The Irish Government should review e-cigarette advertising legislation. This review should consider;

  • Further restrictions on advertisements that may promote e-cigarette use among children.
  • Developing a robust regulatory system to oversee and control online sales of tobacco and nicotine inhaling products with particular reference to  minors. Controls proposed in the ‘Online Safety and Media Regulation Bill’1  should be contemplated.
  • Making the Advertising Standards Authority of Ireland Code for e-cigarettes  mandatory.
  • Restrictions in terms of e-cigarette product placement, accessibility and visibility at point of sale should be considered by the Department of Health.

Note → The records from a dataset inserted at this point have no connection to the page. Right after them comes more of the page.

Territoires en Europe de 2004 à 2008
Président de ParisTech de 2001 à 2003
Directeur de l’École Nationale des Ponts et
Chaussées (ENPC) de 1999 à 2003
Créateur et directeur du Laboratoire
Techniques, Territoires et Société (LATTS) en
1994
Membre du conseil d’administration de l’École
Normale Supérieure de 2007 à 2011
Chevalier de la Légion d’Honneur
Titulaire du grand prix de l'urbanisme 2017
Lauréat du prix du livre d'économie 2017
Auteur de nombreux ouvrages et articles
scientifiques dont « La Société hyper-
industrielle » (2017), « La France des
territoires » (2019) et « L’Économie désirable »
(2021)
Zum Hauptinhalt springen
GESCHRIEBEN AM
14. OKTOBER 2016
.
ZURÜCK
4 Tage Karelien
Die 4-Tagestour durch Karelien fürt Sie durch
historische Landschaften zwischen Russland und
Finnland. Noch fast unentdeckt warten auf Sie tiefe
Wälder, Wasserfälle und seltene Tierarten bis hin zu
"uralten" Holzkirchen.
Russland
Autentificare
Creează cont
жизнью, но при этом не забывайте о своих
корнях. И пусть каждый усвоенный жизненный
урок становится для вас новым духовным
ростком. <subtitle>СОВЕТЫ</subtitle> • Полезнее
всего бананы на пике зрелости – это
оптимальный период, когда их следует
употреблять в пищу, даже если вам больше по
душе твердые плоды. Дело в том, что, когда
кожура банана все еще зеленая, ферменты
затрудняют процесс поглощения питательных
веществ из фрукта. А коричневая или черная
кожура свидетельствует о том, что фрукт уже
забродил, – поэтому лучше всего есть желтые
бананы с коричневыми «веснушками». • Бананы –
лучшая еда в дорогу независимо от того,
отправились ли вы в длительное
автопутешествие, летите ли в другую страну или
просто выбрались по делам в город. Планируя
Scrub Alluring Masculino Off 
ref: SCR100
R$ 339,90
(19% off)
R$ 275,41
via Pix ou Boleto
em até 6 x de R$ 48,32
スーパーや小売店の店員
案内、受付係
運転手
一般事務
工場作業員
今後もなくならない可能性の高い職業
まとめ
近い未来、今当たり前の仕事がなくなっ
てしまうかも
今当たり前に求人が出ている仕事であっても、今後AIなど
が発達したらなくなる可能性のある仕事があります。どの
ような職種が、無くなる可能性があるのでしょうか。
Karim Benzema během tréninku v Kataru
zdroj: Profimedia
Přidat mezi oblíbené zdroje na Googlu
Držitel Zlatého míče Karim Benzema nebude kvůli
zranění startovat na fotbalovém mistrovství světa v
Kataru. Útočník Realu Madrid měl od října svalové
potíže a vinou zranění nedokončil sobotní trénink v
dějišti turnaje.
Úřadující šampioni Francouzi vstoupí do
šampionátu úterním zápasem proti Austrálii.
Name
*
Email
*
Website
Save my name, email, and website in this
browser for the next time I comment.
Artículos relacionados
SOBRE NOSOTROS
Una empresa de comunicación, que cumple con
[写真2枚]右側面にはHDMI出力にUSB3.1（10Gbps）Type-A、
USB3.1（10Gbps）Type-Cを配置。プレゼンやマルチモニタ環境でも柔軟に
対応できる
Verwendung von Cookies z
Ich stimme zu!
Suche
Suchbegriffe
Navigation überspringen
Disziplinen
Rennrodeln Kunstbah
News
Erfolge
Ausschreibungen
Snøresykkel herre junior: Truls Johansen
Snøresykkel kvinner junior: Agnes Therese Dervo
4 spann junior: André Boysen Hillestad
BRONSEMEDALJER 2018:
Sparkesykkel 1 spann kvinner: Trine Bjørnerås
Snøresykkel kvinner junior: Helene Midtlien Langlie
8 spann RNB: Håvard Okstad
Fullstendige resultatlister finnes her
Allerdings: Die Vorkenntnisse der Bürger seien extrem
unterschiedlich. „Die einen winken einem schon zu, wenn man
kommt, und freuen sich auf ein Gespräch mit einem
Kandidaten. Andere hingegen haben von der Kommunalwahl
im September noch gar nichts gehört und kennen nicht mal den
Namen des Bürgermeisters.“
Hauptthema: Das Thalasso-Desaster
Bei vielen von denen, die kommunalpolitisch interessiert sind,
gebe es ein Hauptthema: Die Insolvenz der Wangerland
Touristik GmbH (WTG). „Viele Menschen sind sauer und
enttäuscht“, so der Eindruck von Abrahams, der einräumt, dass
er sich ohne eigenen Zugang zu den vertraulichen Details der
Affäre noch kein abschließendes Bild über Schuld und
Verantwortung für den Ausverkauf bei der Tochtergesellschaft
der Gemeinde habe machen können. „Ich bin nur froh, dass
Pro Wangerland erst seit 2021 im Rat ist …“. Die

  • The introduction of mandatory e-cigarette warning notices and posters on the addictiveness of nicotine at all retail outlets selling e-cigarettes is recommended.

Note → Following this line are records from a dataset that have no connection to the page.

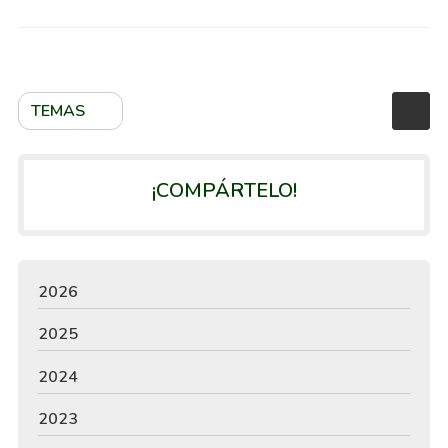
TEMAS
¡COMPÁRTELO!
2026
2025
2024
2023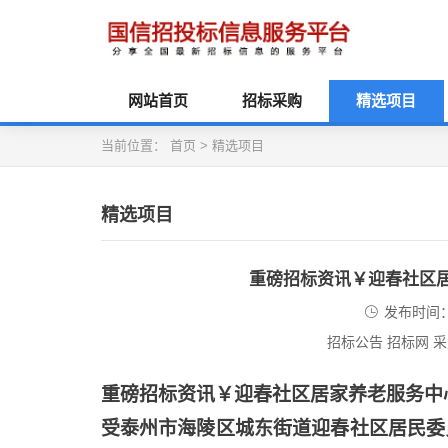
网站首页
招标采购
精选项目
当前位置：
首页
>
精选项目
精选项目
重磅招标资讯￥迎春社区
发布时间：2
招标公告 招标网 
重磅招标资讯￥迎春社区居家养老服务中
受泰州市海陵区城东街道迎春社区居民委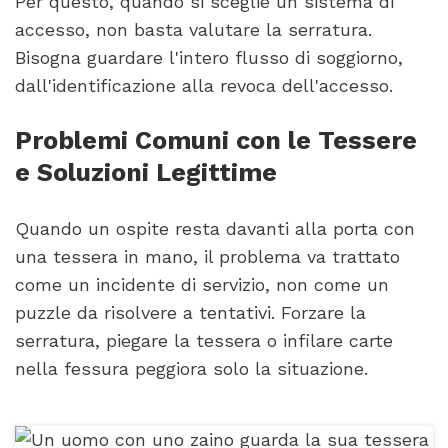
Per questo, quando si sceglie un sistema di
accesso, non basta valutare la serratura.
Bisogna guardare l'intero flusso di soggiorno,
dall'identificazione alla revoca dell'accesso.
Problemi Comuni con le Tessere
e Soluzioni Legittime
Quando un ospite resta davanti alla porta con
una tessera in mano, il problema va trattato
come un incidente di servizio, non come un
puzzle da risolvere a tentativi. Forzare la
serratura, piegare la tessera o infilare carte
nella fessura peggiora solo la situazione.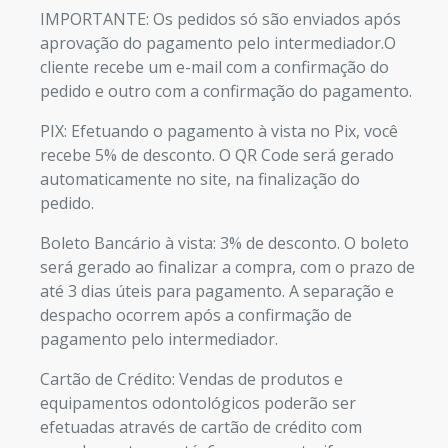
IMPORTANTE: Os pedidos só são enviados após
aprovação do pagamento pelo intermediador.O
cliente recebe um e-mail com a confirmação do
pedido e outro com a confirmação do pagamento.
PIX: Efetuando o pagamento à vista no Pix, você
recebe 5% de desconto. O QR Code será gerado
automaticamente no site, na finalização do
pedido.
Boleto Bancário à vista: 3% de desconto. O boleto
será gerado ao finalizar a compra, com o prazo de
até 3 dias úteis para pagamento. A separação e
despacho ocorrem após a confirmação de
pagamento pelo intermediador.
Cartão de Crédito: Vendas de produtos e
equipamentos odontológicos poderão ser
efetuadas através de cartão de crédito com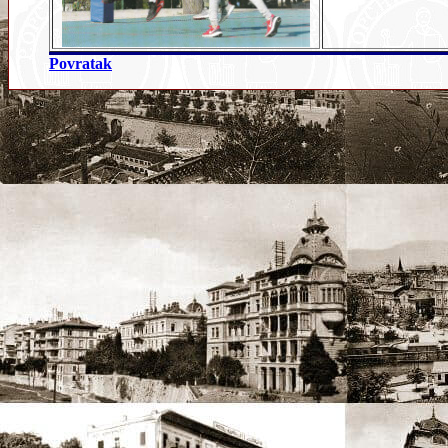
Povratak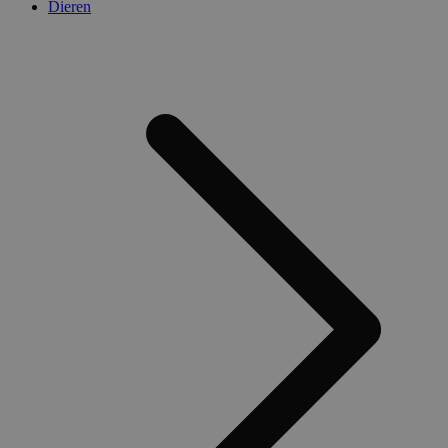
Dieren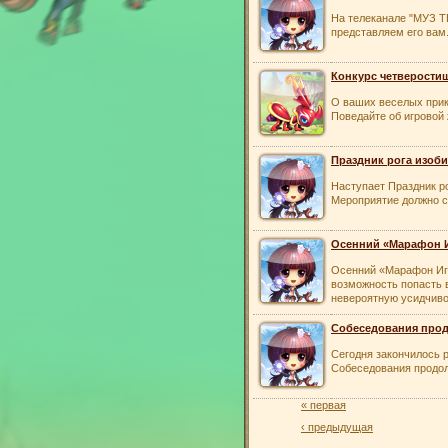
На телеканале "МУЗ Т
представляем его вам
Конкурс четверости
О ваших веселых прик
Поведайте об игровой 
Праздник рога изоб
Наступает Праздник ро
Мероприятие должно с
Осенний «Марафон И
Осенний «Марафон Игр
возможность попасть 
невероятную усидчиво
Собеседования про
Сегодня закончилось р
Собеседования продол
« первая
‹ предыдущая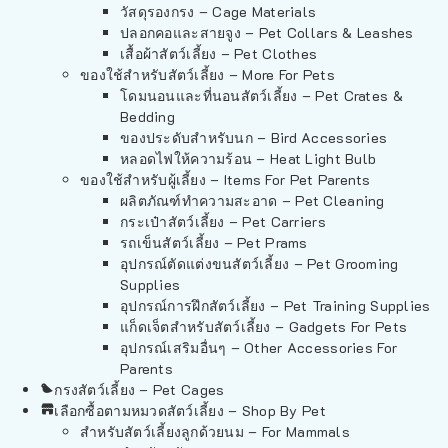
วัสดุรองกรง – Cage Materials
ปลอกคอและสายจูง – Pet Collars & Leashes
เสื้อผ้าสัตว์เลี้ยง – Pet Clothes
ของใช้สำหรับสัตว์เลี้ยง – More For Pets
โดมนอนและที่นอนสัตว์เลี้ยง – Pet Crates &
Bedding
ของประดับสำหรับนก – Bird Accessories
หลอดไฟให้ความร้อน – Heat Light Bulb
ของใช้สำหรับผู้เลี้ยง – Items For Pet Parents
ผลิตภัณฑ์ทำความสะอาด – Pet Cleaning
กระเป๋าสัตว์เลี้ยง – Pet Carriers
รถเข็นสัตว์เลี้ยง – Pet Prams
อุปกรณ์ตัดแต่งขนสัตว์เลี้ยง – Pet Grooming
Supplies
อุปกรณ์การฝึกสัตว์เลี้ยง – Pet Training Supplies
แก็ดเจ็ตสำหรับสัตว์เลี้ยง – Gadgets For Pets
อุปกรณ์เสริมอื่นๆ – Other Accessories For
Parents
กรงสัตว์เลี้ยง – Pet Cages
เลือกซื้อตามหมวดสัตว์เลี้ยง – Shop By Pet
สำหรับสัตว์เลี้ยงลูกด้วยนม – For Mammals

  • Restrictions on flavours similar to that adopted for cigarettes and other tobacco products should receive consideration for ecigarette products because of their attractiveness to youth.
  • Schoolchildren need to be better informed of the health effects of e-cigarettes in addition to the addictive nature of nicotine, and e-cigarettes that contain nicotine. Best practice communication techniques should be employed and their impact should be evaluated.
  • School anti-smoking education programmes should provide schoolchildren with information on nicotine addiction, health effects of e-cigarettes and what they contain. This should be incorporated into the school curriculum.
  • Training programmes for children within and outside schools should incorporate social skills such as assertiveness to help reduce the impact of group influence to undertake health risk behaviours.
  • Parents should be provided with accurate up to date information about nicotine addiction and the adverse health effects of e-cigarettes, particularly its effect on the developing brain in adolescence. This should also stress the importance of discussing e-cigarettes with children. Best practice communication methods should be employed and evaluated.
  • The governance of underage discos should be reviewed. The HSE Tobacco Free Ireland (TFI)  Programme should advocate for a smoke and vape free policy in venues known to host underage discos. The HSE should promote a review of the management of underage discos in collaboration with key stakeholders. Consideration should be given to introducing mandatory smoke and vape free policies when hosting underage discos.
  • The installation of e-cigarette detection and smoke detection devices should be considered for Irish school toilets.